Word was Kimberly Lawson was a lesbian, but it was a quiet word, just like Kimberly Lawson was a quiet girl. Guys could be bitter when repeated attempts to get laid didn’t work out. Being a girl in high school, I thought, would suck. If you put out, you were a slut, and if you didn’t, you were gay. She’d had two short-lived boyfriends in the past three years that I knew of, but I hadn’t known either guy. Kimberly Lawson,
besides being the best volleyball player in the school’s history, was a mystery if you wanted to know her and just another invisible student walking the halls if you didn’t. I’d never wanted to know her, even if she was pretty. Not my type.
She stared at me as I walked past her and sat down, her big brown doe eyes neither afraid nor questioning. Just there, like she was. Two moving eyeballs stuck in a face painting. Mr. Cassidy began his lecture for the day, this one beginning a section on writing essays. I stared at him, not hearing a word he said as I thought about Kimberly. She probably thought I was some kind of criminal or street thug, and for some reason, it bothered me.
Fifty minutes later, class let out and I followed Kimberly to the hall. “Hey.” She kept walking, her long legs outpacing mine.
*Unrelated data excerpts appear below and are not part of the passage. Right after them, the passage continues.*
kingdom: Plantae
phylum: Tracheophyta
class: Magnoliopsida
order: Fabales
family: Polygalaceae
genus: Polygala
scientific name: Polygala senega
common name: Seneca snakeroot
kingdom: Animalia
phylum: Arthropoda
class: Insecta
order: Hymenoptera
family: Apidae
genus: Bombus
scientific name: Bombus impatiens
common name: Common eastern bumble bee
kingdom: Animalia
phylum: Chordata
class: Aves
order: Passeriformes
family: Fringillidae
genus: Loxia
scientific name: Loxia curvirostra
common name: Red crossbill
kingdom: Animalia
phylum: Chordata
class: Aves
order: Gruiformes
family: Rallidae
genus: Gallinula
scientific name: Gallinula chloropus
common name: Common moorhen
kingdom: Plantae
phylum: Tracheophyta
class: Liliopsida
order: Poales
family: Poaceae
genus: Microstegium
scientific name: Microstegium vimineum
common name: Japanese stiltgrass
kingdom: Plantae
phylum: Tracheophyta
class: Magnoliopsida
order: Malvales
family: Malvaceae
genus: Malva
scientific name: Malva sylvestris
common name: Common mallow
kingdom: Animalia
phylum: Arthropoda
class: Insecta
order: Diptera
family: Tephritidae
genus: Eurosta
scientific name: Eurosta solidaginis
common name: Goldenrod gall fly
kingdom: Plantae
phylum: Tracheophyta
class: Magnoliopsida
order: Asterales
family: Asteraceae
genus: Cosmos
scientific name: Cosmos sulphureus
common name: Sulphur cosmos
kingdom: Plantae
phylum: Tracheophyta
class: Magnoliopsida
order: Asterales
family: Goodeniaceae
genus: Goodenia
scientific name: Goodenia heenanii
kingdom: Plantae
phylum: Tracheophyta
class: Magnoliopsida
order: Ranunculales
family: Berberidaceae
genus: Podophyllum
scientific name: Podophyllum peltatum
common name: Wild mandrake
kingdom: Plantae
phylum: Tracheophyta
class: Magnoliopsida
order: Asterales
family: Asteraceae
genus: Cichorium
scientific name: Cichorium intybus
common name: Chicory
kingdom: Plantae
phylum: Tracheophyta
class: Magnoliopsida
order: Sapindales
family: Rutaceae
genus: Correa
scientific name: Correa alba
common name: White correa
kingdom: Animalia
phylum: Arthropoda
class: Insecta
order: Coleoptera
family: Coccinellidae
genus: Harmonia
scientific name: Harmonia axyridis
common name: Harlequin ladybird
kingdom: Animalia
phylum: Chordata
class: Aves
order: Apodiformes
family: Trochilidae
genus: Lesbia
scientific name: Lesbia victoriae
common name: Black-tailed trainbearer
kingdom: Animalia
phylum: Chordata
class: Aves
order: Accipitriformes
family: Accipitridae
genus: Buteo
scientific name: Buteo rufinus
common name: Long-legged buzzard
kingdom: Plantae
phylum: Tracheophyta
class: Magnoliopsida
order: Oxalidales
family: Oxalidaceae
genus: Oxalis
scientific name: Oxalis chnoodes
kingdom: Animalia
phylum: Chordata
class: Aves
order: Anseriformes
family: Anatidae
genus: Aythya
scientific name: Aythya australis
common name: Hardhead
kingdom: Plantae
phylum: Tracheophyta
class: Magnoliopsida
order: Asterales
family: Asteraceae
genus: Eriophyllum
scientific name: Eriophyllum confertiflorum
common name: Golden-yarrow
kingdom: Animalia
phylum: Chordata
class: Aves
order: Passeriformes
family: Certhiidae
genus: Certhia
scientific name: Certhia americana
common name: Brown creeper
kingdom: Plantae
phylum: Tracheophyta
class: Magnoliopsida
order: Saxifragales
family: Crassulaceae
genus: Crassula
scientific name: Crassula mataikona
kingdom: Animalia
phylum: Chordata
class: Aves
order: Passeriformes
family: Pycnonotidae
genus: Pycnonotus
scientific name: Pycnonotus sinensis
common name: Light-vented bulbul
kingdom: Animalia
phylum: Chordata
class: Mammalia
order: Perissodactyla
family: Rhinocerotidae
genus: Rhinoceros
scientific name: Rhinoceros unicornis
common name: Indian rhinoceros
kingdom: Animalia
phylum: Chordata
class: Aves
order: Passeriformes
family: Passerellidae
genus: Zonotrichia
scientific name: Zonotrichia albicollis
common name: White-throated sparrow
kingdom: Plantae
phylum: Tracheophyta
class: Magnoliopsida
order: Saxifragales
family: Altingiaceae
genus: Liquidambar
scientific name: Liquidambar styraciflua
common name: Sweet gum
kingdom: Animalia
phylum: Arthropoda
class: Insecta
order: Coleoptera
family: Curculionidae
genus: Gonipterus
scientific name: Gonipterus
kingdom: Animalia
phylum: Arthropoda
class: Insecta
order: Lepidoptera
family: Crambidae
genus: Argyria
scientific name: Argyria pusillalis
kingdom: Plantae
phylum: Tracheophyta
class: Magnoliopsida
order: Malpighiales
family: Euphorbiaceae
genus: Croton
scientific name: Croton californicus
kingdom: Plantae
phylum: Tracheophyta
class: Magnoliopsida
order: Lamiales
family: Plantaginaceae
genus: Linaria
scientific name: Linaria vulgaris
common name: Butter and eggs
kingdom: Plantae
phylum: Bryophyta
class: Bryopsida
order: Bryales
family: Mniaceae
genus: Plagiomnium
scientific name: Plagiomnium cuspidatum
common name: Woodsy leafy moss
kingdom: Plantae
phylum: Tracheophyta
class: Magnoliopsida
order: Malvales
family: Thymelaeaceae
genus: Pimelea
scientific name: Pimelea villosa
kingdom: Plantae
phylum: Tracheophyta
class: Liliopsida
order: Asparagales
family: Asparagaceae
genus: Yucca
I hustled up behind her, tapping her on the shoulder. “Hey.”
She stopped, turning. Her eyes sharpened. “Yes?”
“I saw you. At the church.”
She didn’t smile, didn’t say anything, just stared at me.
I cleared my throat. “That was your family?”
She nodded, her eyes flicking away.
I took a breath. Talking to this chick was like pulling teeth. “It’s not what it looked like.” I don’t know why I said it, and I don’t know why I cared, but I did.
“You mean beating up Corey and taking his money?”
“Yeah. I mean, no. It wasn’t that.”
“You didn’t beat him up and take his money?”
I looked at her. “Yeah, I did. But not for a bad reason.”
She smirked. “I didn’t know there was a good reason for beating people up and stealing.”
I looked at her and knew it was useless. I knew what she saw when she looked at me. “I just … Never mind. You wouldn’t get it.” Then I walked away.
I contemplated skating until dinner, but something in me pointed my board home. I chuckled as I went, reminded that my mom had once told me that people are sometimes drawn to what hurts them more than what’s good for them. For all I knew, the walls would be splattered with battle blood and I’d find Indy’s head hanging on a stake in the front yard, but I had to know.
I got home at three and the house was silent. Mom’s car was gone, and when I walked inside, the blinds were pulled shut and Dad sat in his recliner, staring at the dead TV. A bad, bad sign, because it meant he was brooding. He held a bottle of beer in his hand, and three more empties made a row on the table beside him. My dad was not a heavy drinker, and certainly not in the middle of the day. He wasn’t at work, either. “Hey, Dad.”
“Hello.” He didn’t turn his head, just stared at the blank screen.